Cette scène de triple mariage, « représentation des représentations22 », est un moyen pour la famille Claës de renvoyer aux autres – et de se renvoyer – une certaine image d’elle-même : celle d’un vaste et riche lignage, réuni autour du patriarche et perpétuant la tradition.
La scène prend la forme d’une pièce de théâtre à grand spectacle. Le faste exceptionnel valorise une sorte de chorégraphie familiale, dans cette scène de mariage qui prend la forme d’un ballet domestique. Le début du « cérémonial usité » marque le début de la chorégraphie maritale traditionnelle, où chacun a un rôle bien défini et où chaque geste est calculé. En exhibant le caractère théâtral de cette fête de famille, Balzac dresse un constat anthropologique fort. Il montre que la célébration du mariage, institution censée assurer la stabilité d’une famille et la solidité de sa descendance, apparaît d’abord et avant tout comme une célébration de la famille tout entière, de cette lignée d’autant plus solide qu’elle se renouvelle autour de la majestueuse figure du père, qui a enfin retrouvé sa dignité patriarcale.
La famille est donc une entité qui s’interroge perpétuellement sur sa propre vision d’elle-même et des rôles que chacun doit y jouer. De là la nécessité de se donner en représentation lors des repas, non seulement pour célébrer sa propre conception de la famille, mais surtout pour vérifier que cette conception est toujours d’actualité, et pour la réactualiser à travers des spectacles rituels.

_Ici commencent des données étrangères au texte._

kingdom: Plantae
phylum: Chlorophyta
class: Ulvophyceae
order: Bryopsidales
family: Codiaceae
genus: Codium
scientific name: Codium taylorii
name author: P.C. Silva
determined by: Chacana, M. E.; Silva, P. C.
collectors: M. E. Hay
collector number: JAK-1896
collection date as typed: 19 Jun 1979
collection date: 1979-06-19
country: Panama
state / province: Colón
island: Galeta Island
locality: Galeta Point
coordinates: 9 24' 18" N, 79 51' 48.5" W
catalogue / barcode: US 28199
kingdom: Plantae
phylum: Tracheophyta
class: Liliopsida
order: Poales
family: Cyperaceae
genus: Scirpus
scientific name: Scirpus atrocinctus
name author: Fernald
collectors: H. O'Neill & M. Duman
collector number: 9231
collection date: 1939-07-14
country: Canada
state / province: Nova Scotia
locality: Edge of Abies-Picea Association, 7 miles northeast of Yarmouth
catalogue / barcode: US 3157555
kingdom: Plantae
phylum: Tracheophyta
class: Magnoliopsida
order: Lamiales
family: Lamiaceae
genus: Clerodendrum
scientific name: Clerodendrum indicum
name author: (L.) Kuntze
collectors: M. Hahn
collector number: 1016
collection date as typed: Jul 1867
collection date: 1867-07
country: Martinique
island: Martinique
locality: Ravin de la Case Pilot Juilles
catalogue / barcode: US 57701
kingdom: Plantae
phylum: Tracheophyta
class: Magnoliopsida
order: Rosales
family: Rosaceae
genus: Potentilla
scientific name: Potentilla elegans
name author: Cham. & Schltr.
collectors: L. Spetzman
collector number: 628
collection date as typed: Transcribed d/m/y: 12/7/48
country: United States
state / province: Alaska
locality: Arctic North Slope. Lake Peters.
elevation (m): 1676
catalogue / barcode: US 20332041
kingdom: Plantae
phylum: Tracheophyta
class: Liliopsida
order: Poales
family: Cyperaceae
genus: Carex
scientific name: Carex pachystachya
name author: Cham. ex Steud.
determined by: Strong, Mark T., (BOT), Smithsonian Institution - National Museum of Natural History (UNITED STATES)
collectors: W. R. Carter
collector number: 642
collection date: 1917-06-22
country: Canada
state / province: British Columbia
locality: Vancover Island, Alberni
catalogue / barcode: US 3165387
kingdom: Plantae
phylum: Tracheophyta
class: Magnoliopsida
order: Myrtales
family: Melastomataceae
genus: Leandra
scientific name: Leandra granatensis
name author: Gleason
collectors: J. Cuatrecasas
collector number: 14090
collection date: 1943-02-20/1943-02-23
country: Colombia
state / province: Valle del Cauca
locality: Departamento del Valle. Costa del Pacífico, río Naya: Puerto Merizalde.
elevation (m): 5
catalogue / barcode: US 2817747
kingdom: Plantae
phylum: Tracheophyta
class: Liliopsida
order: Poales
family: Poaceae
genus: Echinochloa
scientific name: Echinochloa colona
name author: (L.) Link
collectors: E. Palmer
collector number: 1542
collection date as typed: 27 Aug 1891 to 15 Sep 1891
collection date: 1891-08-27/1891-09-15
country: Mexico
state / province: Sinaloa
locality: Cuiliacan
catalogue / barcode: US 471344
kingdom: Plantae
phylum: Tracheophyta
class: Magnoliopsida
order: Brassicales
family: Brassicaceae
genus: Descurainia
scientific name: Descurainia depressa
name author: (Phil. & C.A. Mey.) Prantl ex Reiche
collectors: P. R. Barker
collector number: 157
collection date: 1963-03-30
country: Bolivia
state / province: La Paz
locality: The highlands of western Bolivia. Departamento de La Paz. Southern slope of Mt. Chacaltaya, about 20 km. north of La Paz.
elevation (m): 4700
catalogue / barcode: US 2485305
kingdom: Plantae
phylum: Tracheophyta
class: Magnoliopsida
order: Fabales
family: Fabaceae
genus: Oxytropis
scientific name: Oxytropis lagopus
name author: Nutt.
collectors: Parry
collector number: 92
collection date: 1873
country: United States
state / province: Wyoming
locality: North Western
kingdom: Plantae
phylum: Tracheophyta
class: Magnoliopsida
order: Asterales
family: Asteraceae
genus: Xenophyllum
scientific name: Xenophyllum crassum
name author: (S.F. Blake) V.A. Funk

À l’approche des fêtes, chacun de nous se reconnaîtra sans doute, le temps d’un dîner de famille, dans ce théâtre des apparences où se mêlent amour, orgueil et traditions. Aujourd’hui encore, nous dressons la table et nous nous costumons. Nous exerçons notre art de la conversation, entre désaccords, non-dits et plaisanteries. Nous nous exprimons dans notre individualité propre, quitte à déplaire, tout en cherchant à former avec le groupe l’image de la famille qui nous plaît, et que chaque fête est une occasion de célébrer.